L’artiste opte alors pour une palette chromatique plus froide, teintée de couleurs grises et ocres, et utilise son pinceau au service de la cause ouvrière, en constante rébellion depuis plus d’une décennie. Son célèbre tableau Ouvriers (1933) est à lui seul représentatif de ce nouveau tournant artistique, également influencé dans ses proportions imposantes par le muralisme mexicain (comme le peintre Diego Rivera). Dans une composition pyramidale qu’elle emprunte à Kulagina, la peintre représente les visages des ouvriers rencontrés à São Pauloface au spectateur. Leurs traits distinctifs permettent à la singularité des identités de se démarquer du groupe.
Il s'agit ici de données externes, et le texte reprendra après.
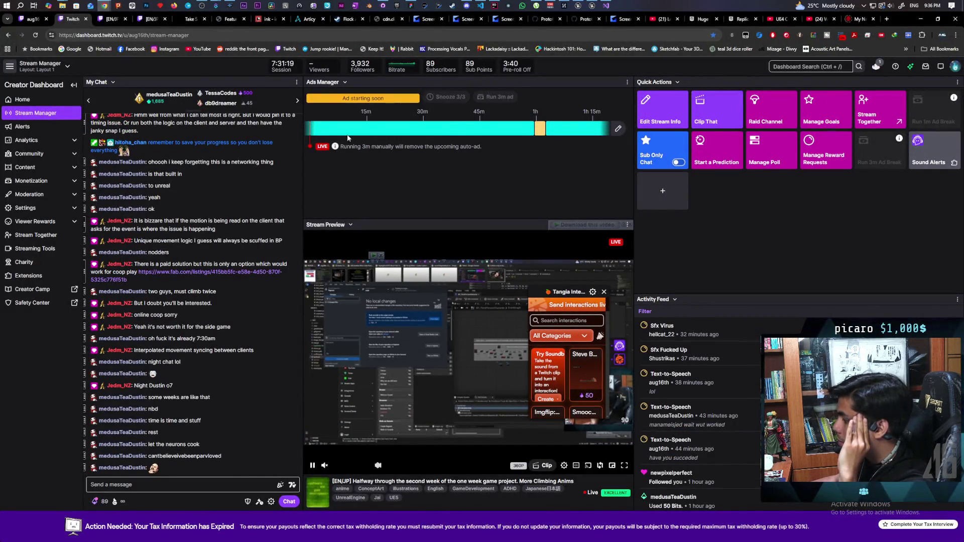
pyautogui.click(25, 20)
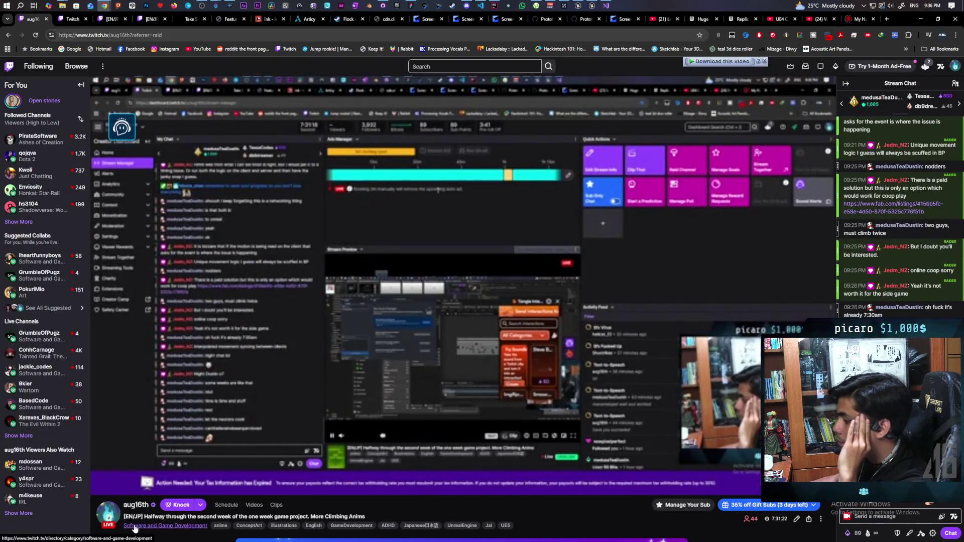
pyautogui.click(141, 525)
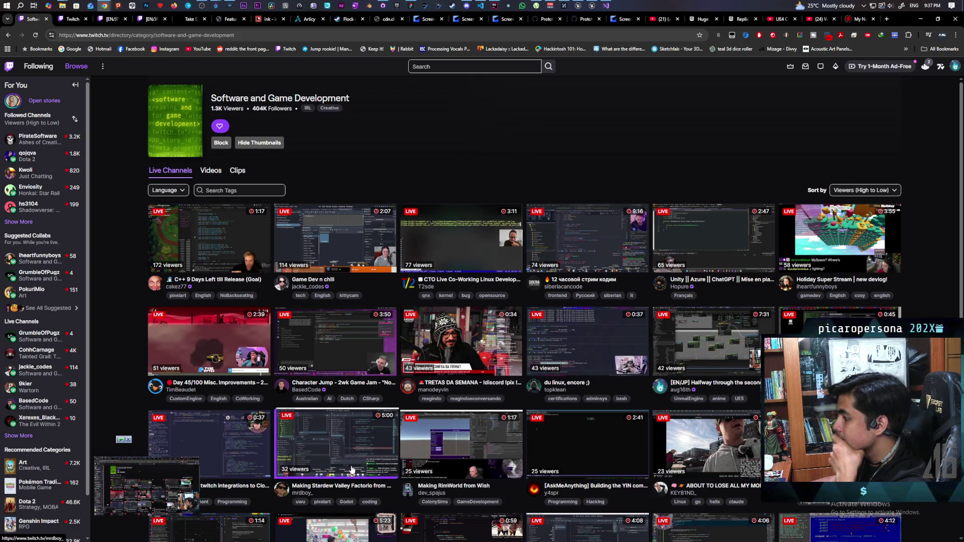
pyautogui.moveTo(192, 467)
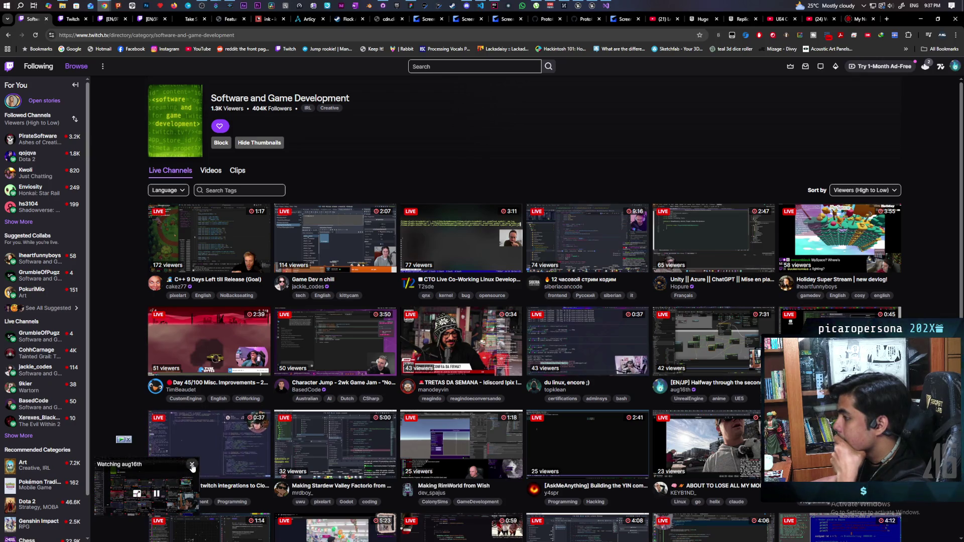
# Close the Twitch mini-player and switch to the YouTube 'Jonathan Blow: Indie Prototyping' window
pyautogui.scroll(-2, 209, 459)
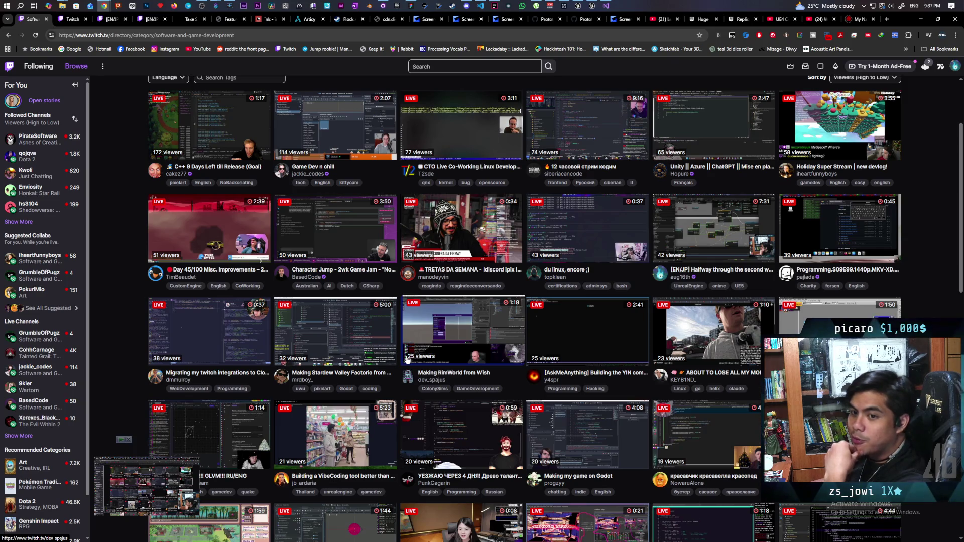
pyautogui.scroll(-1, 399, 360)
Parmi la foule d’anonymes se trouvent également de grandes figures du Brésil de l’époque, comme Grégory Warchavchikqui a révolutionné l’architecture de la ville, ou encore le journaliste Eneida de Moraesemprisonné avec Tarsila do Amaral à Union soviétiqueet l’administrateur du ferme famille de l’artiste. Si ce tableau témoigne d’un engagement tardif de l’artiste, elle s’éloigne néanmoins de cette peinture plus politique la décennie suivante, revenant à ses paysages foisonnants et à son style influencé par le cubisme de ses premières années.

« Tarsila do Amaral », exposition jusqu’au 2 février 2025 au Musée du Luxembourg, Paris 6e.